Stored dataset items
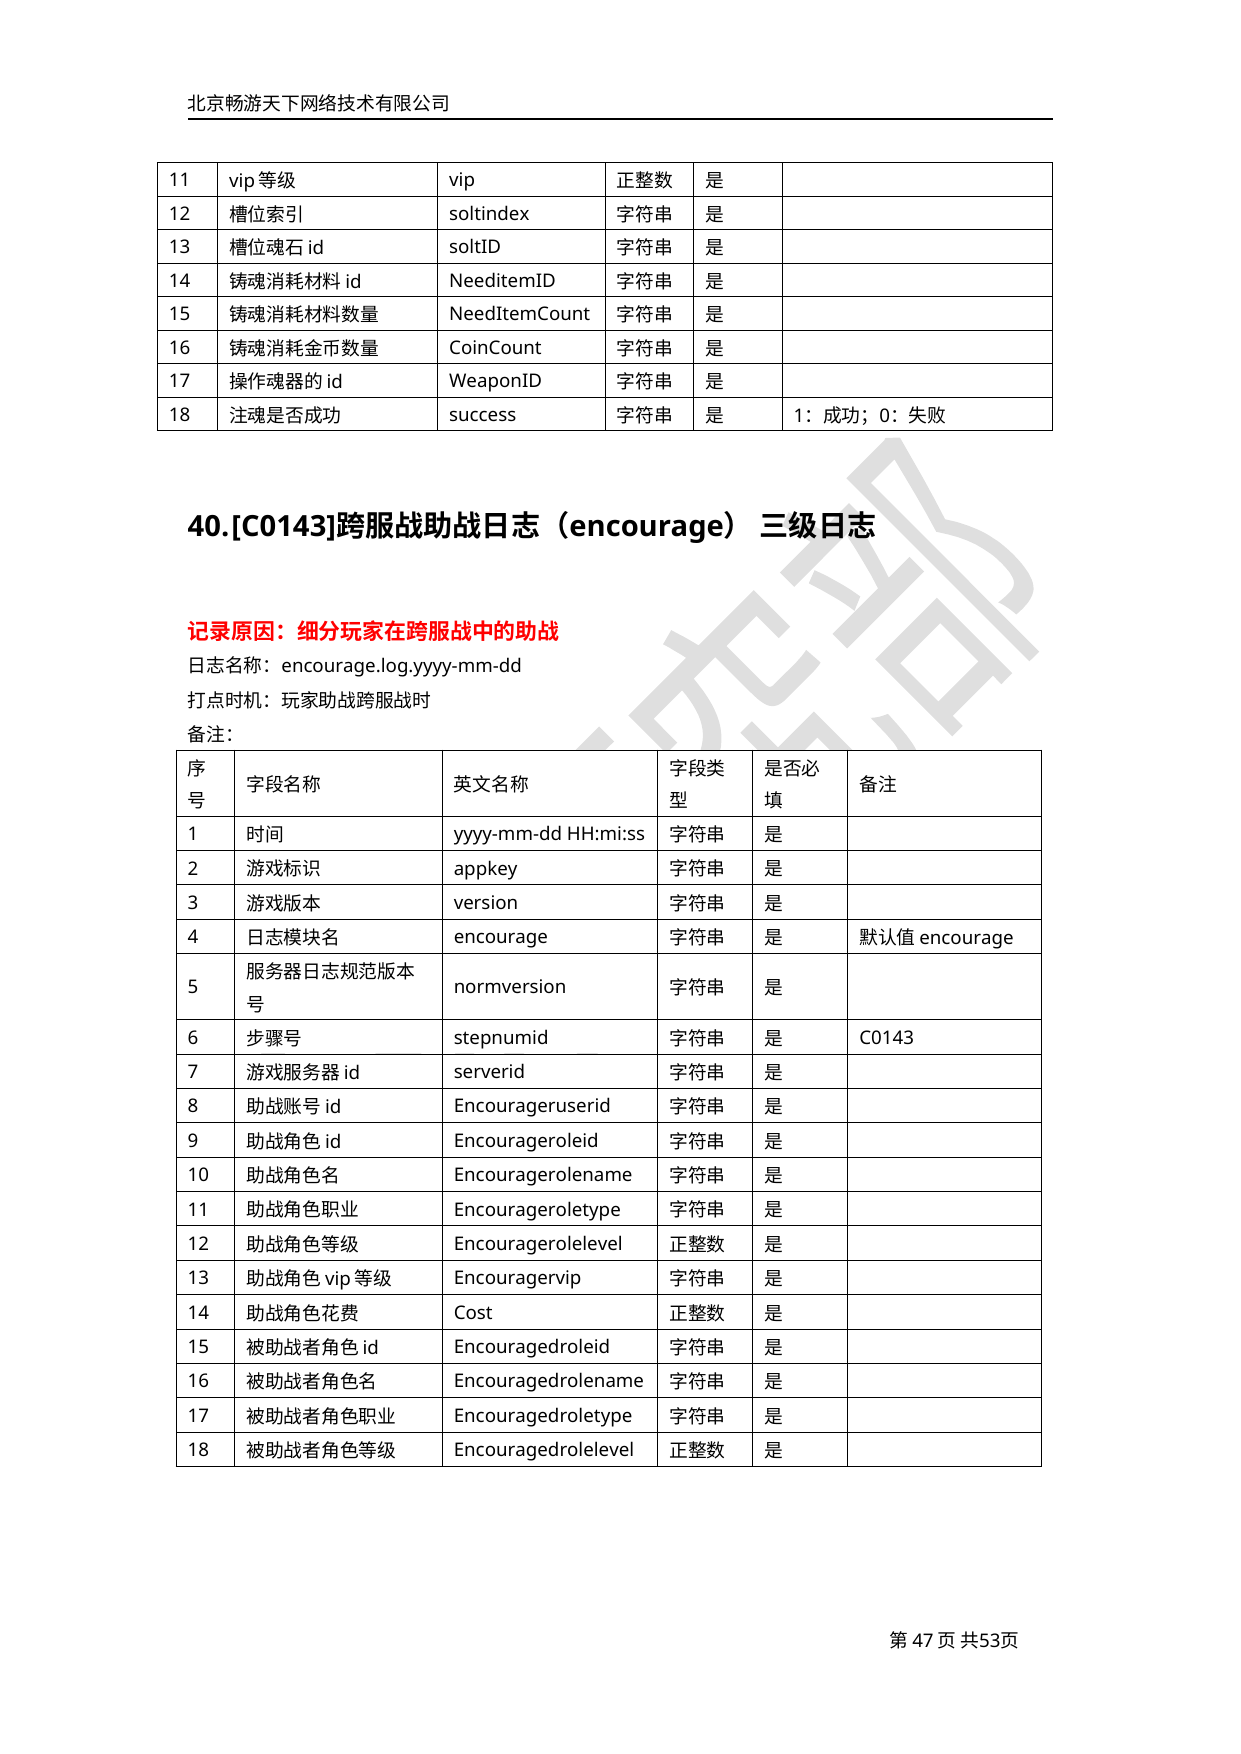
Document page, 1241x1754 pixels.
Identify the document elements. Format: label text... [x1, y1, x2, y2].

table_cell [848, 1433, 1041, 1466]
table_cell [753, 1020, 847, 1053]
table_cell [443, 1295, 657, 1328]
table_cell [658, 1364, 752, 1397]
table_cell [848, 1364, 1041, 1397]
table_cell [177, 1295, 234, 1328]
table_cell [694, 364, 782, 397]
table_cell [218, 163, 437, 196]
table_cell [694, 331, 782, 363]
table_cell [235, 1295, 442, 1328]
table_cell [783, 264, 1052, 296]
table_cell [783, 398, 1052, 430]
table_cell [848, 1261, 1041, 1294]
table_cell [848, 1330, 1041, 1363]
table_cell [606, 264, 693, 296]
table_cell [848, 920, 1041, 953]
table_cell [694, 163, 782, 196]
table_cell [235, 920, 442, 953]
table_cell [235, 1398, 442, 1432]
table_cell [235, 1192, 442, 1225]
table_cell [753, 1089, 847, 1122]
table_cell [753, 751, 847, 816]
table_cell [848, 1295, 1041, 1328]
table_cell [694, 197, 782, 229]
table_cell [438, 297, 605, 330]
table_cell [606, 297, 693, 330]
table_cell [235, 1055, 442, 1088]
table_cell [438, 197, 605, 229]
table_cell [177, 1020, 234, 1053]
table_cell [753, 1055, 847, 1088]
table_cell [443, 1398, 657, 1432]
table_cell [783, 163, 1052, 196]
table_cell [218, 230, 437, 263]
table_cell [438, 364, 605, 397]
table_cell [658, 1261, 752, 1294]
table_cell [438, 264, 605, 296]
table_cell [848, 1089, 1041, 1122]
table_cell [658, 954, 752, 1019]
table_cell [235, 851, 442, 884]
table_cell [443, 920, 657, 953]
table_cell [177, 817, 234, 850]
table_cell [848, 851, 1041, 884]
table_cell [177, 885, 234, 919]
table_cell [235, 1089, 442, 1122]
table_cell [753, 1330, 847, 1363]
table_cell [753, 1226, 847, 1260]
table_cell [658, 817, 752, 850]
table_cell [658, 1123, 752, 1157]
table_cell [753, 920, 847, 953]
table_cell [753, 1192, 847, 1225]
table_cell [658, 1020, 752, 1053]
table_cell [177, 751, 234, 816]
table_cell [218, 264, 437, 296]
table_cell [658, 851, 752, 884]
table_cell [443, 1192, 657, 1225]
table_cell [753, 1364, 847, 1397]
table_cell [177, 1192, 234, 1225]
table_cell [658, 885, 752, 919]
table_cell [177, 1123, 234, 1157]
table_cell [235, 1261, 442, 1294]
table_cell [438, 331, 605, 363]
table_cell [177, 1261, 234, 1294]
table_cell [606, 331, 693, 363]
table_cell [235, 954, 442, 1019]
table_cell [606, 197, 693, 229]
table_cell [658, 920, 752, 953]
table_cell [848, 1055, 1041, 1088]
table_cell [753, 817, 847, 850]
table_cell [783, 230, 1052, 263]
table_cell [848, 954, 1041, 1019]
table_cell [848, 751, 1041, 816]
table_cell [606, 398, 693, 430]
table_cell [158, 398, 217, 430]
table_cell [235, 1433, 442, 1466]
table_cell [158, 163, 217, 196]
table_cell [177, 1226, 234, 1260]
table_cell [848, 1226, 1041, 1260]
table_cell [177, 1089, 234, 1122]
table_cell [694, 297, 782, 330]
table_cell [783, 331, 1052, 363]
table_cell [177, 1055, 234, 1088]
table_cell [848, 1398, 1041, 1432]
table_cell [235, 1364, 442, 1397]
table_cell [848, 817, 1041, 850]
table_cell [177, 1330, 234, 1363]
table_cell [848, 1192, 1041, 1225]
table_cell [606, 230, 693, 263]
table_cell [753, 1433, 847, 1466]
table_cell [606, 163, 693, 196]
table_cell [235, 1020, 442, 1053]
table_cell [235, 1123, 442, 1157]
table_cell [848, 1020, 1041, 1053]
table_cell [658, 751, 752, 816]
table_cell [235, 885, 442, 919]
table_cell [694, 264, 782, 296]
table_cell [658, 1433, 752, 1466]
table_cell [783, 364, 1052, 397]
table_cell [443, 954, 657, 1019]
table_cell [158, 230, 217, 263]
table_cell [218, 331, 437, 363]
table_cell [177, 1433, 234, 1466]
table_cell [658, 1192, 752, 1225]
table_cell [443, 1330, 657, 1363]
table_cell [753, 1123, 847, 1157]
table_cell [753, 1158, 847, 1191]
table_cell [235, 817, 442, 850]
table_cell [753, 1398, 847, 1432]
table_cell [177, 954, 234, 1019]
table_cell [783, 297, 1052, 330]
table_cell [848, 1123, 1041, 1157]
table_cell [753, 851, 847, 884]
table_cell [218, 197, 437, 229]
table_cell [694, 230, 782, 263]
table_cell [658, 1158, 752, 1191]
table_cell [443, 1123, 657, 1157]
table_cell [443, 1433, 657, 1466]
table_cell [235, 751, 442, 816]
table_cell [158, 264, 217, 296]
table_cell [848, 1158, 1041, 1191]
subtitle [C0143]跨服战助战日志（encourage） 三级日志 [187, 491, 1053, 556]
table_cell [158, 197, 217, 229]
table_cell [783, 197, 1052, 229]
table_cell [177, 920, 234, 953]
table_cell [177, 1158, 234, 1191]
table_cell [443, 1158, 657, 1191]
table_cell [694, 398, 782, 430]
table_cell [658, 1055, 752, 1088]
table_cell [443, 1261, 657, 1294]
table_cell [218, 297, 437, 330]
text 记录原因：细分玩家在跨服战中的助战 [187, 614, 1053, 646]
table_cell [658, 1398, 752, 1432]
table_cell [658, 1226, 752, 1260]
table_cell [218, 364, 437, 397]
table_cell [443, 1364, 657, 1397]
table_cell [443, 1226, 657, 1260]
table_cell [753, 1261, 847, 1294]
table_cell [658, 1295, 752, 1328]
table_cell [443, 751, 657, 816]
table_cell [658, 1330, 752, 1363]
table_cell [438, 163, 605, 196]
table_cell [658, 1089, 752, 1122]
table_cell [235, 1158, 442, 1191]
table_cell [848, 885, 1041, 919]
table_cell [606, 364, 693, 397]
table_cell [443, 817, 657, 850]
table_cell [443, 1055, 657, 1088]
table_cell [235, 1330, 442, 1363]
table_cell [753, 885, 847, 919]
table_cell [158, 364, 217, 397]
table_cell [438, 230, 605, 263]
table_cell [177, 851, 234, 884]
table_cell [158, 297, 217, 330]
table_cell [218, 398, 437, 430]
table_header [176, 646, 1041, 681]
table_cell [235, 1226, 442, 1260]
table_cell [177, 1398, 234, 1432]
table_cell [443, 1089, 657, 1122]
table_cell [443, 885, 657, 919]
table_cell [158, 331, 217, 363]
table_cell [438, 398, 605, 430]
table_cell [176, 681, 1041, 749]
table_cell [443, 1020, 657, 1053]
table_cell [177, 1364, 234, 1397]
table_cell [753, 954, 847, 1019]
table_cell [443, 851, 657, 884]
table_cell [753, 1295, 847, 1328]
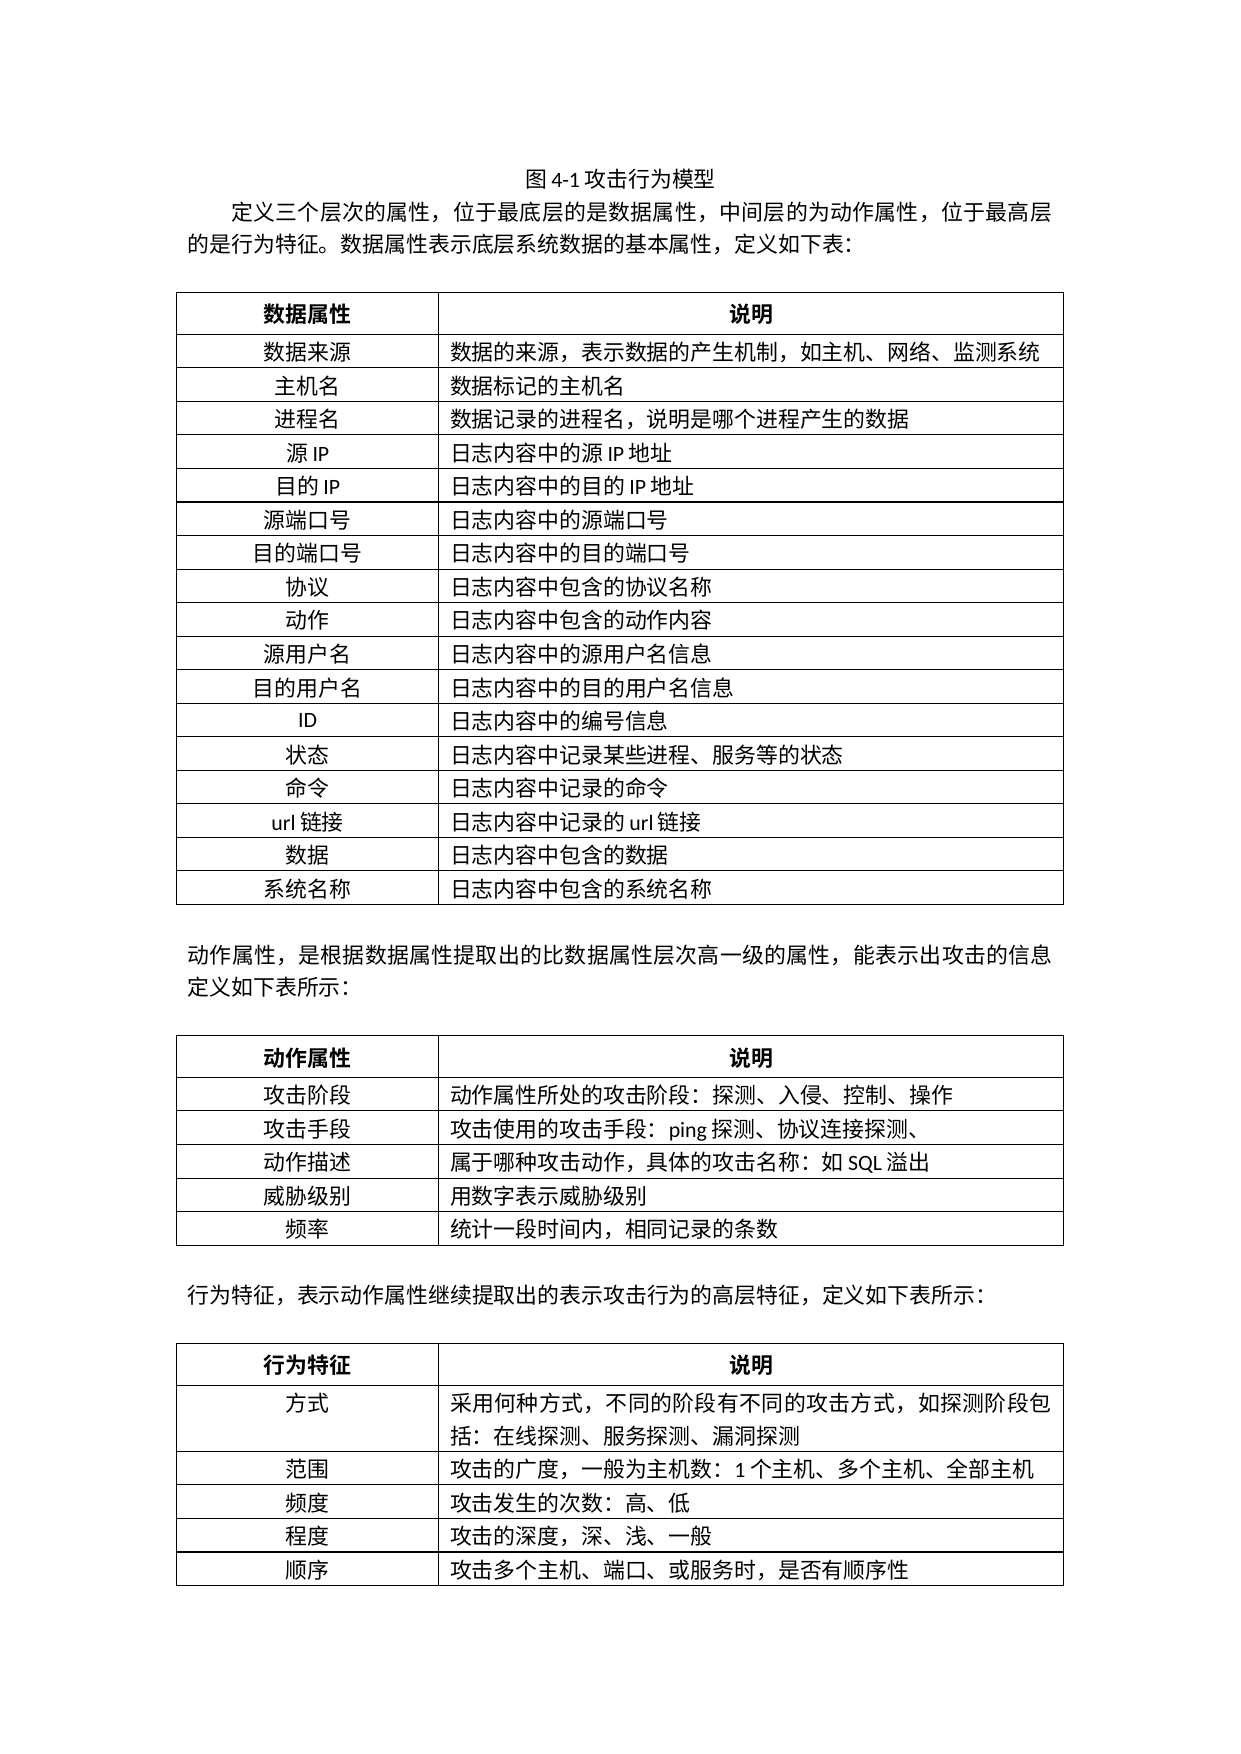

Goal of the exercise
The stretch of entries above that starts with the line containing "Identify the document" and goes on through the line containing "table_cell [658, 1261, 752, 1294]" is to be transcribed exactly, and no other line is to be transcribed.

Solution to the exercise
Identify the document elements. Format: label text... [x1, y1, x2, y2].

table_cell [848, 1433, 1041, 1466]
table_cell [753, 1020, 847, 1053]
table_cell [443, 1295, 657, 1328]
table_cell [658, 1364, 752, 1397]
table_cell [848, 1364, 1041, 1397]
table_cell [177, 1295, 234, 1328]
table_cell [694, 364, 782, 397]
table_cell [218, 163, 437, 196]
table_cell [694, 331, 782, 363]
table_cell [235, 1295, 442, 1328]
table_cell [783, 264, 1052, 296]
table_cell [783, 398, 1052, 430]
table_cell [848, 1261, 1041, 1294]
table_cell [848, 1330, 1041, 1363]
table_cell [606, 264, 693, 296]
table_cell [848, 920, 1041, 953]
table_cell [694, 163, 782, 196]
table_cell [235, 920, 442, 953]
table_cell [235, 1398, 442, 1432]
table_cell [235, 1192, 442, 1225]
table_cell [753, 1089, 847, 1122]
table_cell [753, 751, 847, 816]
table_cell [848, 1295, 1041, 1328]
table_cell [694, 197, 782, 229]
table_cell [438, 297, 605, 330]
table_cell [606, 297, 693, 330]
table_cell [235, 1055, 442, 1088]
table_cell [438, 197, 605, 229]
table_cell [177, 1020, 234, 1053]
table_cell [753, 1055, 847, 1088]
table_cell [443, 1398, 657, 1432]
table_cell [783, 163, 1052, 196]
table_cell [218, 230, 437, 263]
table_cell [438, 364, 605, 397]
table_cell [658, 1261, 752, 1294]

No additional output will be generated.